Sometimes the best rivalries in sports are the sibling rivalries.
In the second game of Saturday's doubleheader against the Tiffin Saints, Scott Underwood of the Ohio Travelers launched a grand slam that helped put the game out of reach. Not to be outdone, brother Eric, a teammate, hit a home run of his own in the seventh inning.
Still, Scott should have the upper-hand hitting a grand slam compared to the two-run shot Eric hit right?
Saints shortstop Ernesto Punales makes a throw to first during the first game of Saturday’s doubleheader against the Ohio Travelers in Tiffin.
"No, he's got two on the season, I only got 1. He let me know about it in centerfield after he hit his," Scott Underwood said.
Just a typical sibling rivalry.
"That's how it works with us," Scott Underwood added. "Everything's got to be equal but if one of us gets up on the other one, they'll let them know about it."
And Saturday, they're Travelers let everyone know they weren't the same team that lost Friday to the Saints, 10-1. The Travelers took a pair from the Saints Saturday winning a pitcher's duel in the opener 3-1, then pounded out a 13-2 win the Game 2.
"We all knew it was going too be a different day," Underwood said. "You just had that feeling. We know we're a better team than what we showed last night and we know we're a really good hitting team. It felt like we went out and hit and played like we should've."
The Travelers erased any bad taste left in their mouths from Friday when James Coleman outdueled Steve Landell in the opener.
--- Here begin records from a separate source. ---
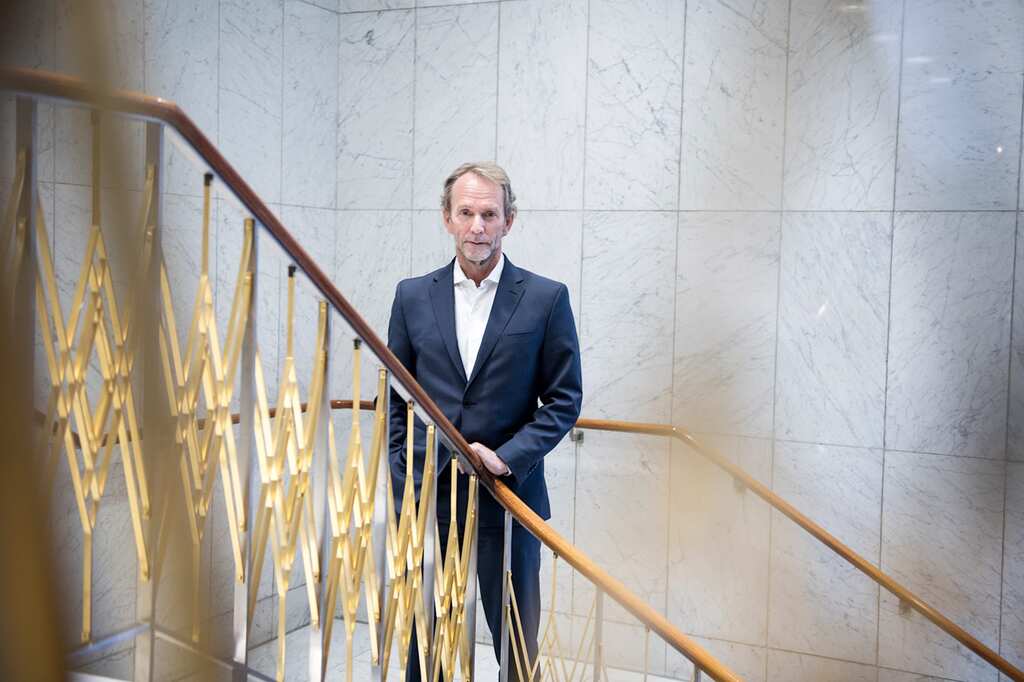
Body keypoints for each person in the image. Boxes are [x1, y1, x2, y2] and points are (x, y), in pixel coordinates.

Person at [387, 161, 583, 681]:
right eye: (466, 213)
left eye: (490, 214)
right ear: (447, 218)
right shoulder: (411, 296)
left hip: (508, 499)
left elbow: (564, 400)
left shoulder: (546, 298)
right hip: (430, 498)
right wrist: (403, 475)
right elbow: (397, 398)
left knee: (515, 641)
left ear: (508, 221)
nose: (478, 226)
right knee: (423, 640)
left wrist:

Coleman went 6 2/3 innings allowing just four hits and an earned run. He walked three but struck out seven.
"James was on and he was great," Travelers manager Jay Zeiter said. "I've seen that out of him before and he just proved it once again, he can do it. I'm so impressed with the attitude of these guys. They all want to be here as teammates and worked hard together."
Coleman credited mixing up his pitches as a key to his success, and helping its team regain momentum.
"My fastball, splitfinger," he said when asked what was working well for him. "Just keeping them off balance.
"Yesterday was yesterday, so I just left it in the past. I just came out today and tried to have a good start."
The Travelers struck quick with a run in the first, but Landell kept them quiet until the sixth. Meanwhile the Saints tied the game when Andrew Azzopardi doubled down the left field line, scoring Tyler Surnbrock.
The Travelers, though, broke the tie in the sixth. Scott Underwood lifted a sac-fly to center, and Ray Frias beat the throw home for a 2-1 lead. The Travelers added one more run in the seventh for the final margin.
Zeiter credited Coleman's performance for turning the momentum of the series.
"Game 1 was really big," he said. "James Coleman did a job on the mound. We got some timely hitting and made the plays. Ray Frias sliding into home on that fly ball was just a big big play to give us the lead. Then we added on in the seventh inning and got great pitching. Both games we got great pitching.
Landell took the tough-luck loss, going six innings, scattering seven hits and allowing the two runs.
"It was definitely a tough game," he said. "They pitched a great game. I think we played a good game, a couple miscues on defense, but overall, just a really good matchup. A couple more hits here or there, maybe one miscue by them and we're right back in the game. Tough game to lose, but their pitcher pitched a heck of a game."
In Game 2, the Saints took a 2-1 lead in the third inning when Angel Vargas singled home Tyler McIntyre. They were poised for more with the bases loaded, but when the Travelers tried a pickoff play at first, Azzopardi left third for home where he was gunned down for the final out of the inning.
Even though his team went on to post 13 runs in the game - nine of which came in the following inning - Zeiter pointed to that as the turning point.
"Maybe the biggest turnaround play was when we picked (Azzopardi) off at home," he said. "Bases were loaded, it was a 3-1 count, we get the throw down to first, he picks the ball out throws it home, we tag him out. Inning's over, then we go score nine. That was big."
Jack Masin picked up the win, tossing 5 2/3 innings, allowing eight hits but only two runs. Columbian graduate Josiah Greenwald pitched the final inning-and-a-third to shut the door on the Saints.
Saints manager Ryan Parent let it be known after the twin-bill he was far from pleased with his team's performance.
"We didn't execute today," he said. "We played bad. Our pitchers didn't keep people from hitting. ... Second game we lost 13-2, that's bad. We can't be giving up those opportunities. I understand a blowout's going to happen, but that's twice in two weeks. People need to start doing their jobs. If you get put out there to get outs, and you don't get outs, you're not going to stick around."
With the pair of wins, the Travelers overtake the Saints in the Independent Baseball League standings with a 6-5 record, while the Saints slip to 5-6.